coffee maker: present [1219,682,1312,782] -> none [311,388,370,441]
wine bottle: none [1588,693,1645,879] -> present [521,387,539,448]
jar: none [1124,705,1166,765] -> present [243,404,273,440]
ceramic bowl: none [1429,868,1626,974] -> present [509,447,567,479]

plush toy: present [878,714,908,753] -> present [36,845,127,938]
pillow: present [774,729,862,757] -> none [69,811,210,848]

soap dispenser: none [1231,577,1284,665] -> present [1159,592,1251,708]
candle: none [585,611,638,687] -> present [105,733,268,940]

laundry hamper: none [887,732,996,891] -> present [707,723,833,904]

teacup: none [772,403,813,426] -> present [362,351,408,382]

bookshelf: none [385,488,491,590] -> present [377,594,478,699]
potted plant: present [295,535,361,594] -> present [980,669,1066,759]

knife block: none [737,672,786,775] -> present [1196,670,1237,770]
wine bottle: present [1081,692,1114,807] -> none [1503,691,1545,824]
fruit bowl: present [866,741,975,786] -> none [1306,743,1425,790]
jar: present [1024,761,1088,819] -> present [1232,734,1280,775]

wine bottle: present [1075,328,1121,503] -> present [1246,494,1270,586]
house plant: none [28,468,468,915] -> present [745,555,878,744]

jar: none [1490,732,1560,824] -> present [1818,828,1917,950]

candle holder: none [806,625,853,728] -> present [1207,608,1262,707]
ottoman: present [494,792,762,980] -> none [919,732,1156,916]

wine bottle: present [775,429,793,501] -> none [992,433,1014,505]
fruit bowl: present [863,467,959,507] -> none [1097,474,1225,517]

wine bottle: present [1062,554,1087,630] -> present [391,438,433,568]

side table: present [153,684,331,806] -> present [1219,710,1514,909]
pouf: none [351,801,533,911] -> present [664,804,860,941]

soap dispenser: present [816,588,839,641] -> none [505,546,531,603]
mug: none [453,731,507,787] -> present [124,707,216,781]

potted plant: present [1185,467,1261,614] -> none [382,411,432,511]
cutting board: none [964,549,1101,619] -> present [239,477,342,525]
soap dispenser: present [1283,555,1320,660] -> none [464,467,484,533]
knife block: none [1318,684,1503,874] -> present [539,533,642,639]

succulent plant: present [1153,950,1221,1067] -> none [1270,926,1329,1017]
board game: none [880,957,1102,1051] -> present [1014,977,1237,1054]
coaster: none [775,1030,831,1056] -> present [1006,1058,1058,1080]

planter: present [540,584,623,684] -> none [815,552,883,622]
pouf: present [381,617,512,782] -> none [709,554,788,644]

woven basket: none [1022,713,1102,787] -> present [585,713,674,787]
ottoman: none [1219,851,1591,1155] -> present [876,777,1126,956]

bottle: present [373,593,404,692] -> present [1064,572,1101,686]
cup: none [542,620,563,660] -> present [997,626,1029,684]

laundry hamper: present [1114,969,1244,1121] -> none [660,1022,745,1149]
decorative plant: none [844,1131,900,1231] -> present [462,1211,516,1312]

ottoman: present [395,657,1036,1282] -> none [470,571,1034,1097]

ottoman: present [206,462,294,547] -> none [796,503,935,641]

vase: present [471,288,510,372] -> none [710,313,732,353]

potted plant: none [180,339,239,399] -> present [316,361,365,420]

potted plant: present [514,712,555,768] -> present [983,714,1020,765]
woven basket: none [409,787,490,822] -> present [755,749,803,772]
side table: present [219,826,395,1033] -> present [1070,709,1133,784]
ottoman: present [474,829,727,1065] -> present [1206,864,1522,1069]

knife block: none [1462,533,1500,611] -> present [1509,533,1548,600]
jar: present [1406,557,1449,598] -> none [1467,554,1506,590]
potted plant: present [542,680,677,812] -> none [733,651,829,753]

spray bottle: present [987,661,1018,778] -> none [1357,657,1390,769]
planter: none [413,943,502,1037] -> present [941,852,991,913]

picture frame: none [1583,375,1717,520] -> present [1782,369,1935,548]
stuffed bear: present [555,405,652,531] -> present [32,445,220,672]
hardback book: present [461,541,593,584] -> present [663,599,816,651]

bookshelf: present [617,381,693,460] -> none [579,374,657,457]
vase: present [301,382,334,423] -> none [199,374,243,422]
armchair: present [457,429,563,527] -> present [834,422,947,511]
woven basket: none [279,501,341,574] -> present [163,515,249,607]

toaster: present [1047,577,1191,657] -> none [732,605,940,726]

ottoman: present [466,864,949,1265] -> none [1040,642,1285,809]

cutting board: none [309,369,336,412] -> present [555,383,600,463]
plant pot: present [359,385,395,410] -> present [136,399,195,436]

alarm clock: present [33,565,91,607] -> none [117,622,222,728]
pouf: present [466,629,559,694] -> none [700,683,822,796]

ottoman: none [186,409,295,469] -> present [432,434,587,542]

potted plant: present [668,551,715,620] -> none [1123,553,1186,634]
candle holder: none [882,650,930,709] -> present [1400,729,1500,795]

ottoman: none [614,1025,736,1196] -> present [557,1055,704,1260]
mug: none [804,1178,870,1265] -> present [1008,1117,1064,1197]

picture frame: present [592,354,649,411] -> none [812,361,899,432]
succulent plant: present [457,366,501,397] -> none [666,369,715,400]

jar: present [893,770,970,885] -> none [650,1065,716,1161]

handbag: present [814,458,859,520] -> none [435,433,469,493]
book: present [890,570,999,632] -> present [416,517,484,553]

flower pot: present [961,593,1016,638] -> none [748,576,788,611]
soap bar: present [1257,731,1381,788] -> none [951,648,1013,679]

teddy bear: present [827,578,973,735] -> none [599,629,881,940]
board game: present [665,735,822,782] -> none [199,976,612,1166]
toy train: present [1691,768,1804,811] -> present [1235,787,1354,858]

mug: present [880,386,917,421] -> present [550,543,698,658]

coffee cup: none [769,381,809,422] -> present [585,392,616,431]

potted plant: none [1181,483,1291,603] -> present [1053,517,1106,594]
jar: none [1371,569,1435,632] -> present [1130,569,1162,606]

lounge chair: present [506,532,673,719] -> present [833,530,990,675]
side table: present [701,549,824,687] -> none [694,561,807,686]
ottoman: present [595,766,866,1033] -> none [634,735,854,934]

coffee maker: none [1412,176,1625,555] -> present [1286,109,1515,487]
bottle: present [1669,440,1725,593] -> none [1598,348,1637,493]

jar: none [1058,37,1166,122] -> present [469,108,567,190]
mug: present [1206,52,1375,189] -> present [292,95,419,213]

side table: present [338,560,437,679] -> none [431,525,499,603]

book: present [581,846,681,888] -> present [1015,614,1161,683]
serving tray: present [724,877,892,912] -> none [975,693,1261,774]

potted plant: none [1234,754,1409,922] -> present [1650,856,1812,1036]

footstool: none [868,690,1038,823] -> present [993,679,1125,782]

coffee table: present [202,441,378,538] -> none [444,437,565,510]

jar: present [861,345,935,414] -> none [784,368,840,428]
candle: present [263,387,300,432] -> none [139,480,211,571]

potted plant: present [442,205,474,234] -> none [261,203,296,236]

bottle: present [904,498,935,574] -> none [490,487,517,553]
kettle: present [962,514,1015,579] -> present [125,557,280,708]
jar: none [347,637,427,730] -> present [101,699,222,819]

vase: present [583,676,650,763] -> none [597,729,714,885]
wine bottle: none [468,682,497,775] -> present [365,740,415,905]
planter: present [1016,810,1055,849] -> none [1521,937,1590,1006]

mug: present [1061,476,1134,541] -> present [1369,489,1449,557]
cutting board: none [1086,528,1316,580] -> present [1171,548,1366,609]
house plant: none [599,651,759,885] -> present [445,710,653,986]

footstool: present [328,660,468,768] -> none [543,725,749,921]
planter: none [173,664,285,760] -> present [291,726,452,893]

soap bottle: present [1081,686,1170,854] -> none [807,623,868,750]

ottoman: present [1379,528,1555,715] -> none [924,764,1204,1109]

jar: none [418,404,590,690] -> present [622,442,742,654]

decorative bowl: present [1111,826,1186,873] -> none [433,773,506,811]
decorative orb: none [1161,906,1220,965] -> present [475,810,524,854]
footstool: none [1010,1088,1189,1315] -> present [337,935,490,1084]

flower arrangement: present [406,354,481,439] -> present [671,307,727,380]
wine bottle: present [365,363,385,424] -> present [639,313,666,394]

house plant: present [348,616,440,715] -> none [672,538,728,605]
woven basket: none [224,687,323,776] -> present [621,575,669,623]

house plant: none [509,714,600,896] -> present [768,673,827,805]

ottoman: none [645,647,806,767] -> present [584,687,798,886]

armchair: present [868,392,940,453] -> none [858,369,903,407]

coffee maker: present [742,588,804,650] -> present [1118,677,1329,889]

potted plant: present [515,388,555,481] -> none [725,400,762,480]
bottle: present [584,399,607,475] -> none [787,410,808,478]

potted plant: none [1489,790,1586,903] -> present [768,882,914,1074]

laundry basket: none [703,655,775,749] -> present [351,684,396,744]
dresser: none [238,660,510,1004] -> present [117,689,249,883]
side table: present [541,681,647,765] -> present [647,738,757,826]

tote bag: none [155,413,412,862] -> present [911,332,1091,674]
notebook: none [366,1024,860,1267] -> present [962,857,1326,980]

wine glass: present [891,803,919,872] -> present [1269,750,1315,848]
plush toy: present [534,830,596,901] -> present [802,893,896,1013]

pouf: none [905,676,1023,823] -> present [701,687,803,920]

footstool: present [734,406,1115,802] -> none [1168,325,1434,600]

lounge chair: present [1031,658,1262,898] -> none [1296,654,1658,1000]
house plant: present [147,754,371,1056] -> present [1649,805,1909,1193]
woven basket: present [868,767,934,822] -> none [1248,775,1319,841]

┄┄┄┄┄┄┄┄┄┄

**YOUR TASK**: Beginning at the line with "potted plant: present [442,205,474,234]" and ending at the line with "ottoman: present [1379,528,1555,715]", reproduce each line of the data above exactly, and add no other lines.

**FINISHED TASK**:
potted plant: present [442,205,474,234] -> none [261,203,296,236]

bottle: present [904,498,935,574] -> none [490,487,517,553]
kettle: present [962,514,1015,579] -> present [125,557,280,708]
jar: none [347,637,427,730] -> present [101,699,222,819]

vase: present [583,676,650,763] -> none [597,729,714,885]
wine bottle: none [468,682,497,775] -> present [365,740,415,905]
planter: present [1016,810,1055,849] -> none [1521,937,1590,1006]

mug: present [1061,476,1134,541] -> present [1369,489,1449,557]
cutting board: none [1086,528,1316,580] -> present [1171,548,1366,609]
house plant: none [599,651,759,885] -> present [445,710,653,986]

footstool: present [328,660,468,768] -> none [543,725,749,921]
planter: none [173,664,285,760] -> present [291,726,452,893]

soap bottle: present [1081,686,1170,854] -> none [807,623,868,750]

ottoman: present [1379,528,1555,715] -> none [924,764,1204,1109]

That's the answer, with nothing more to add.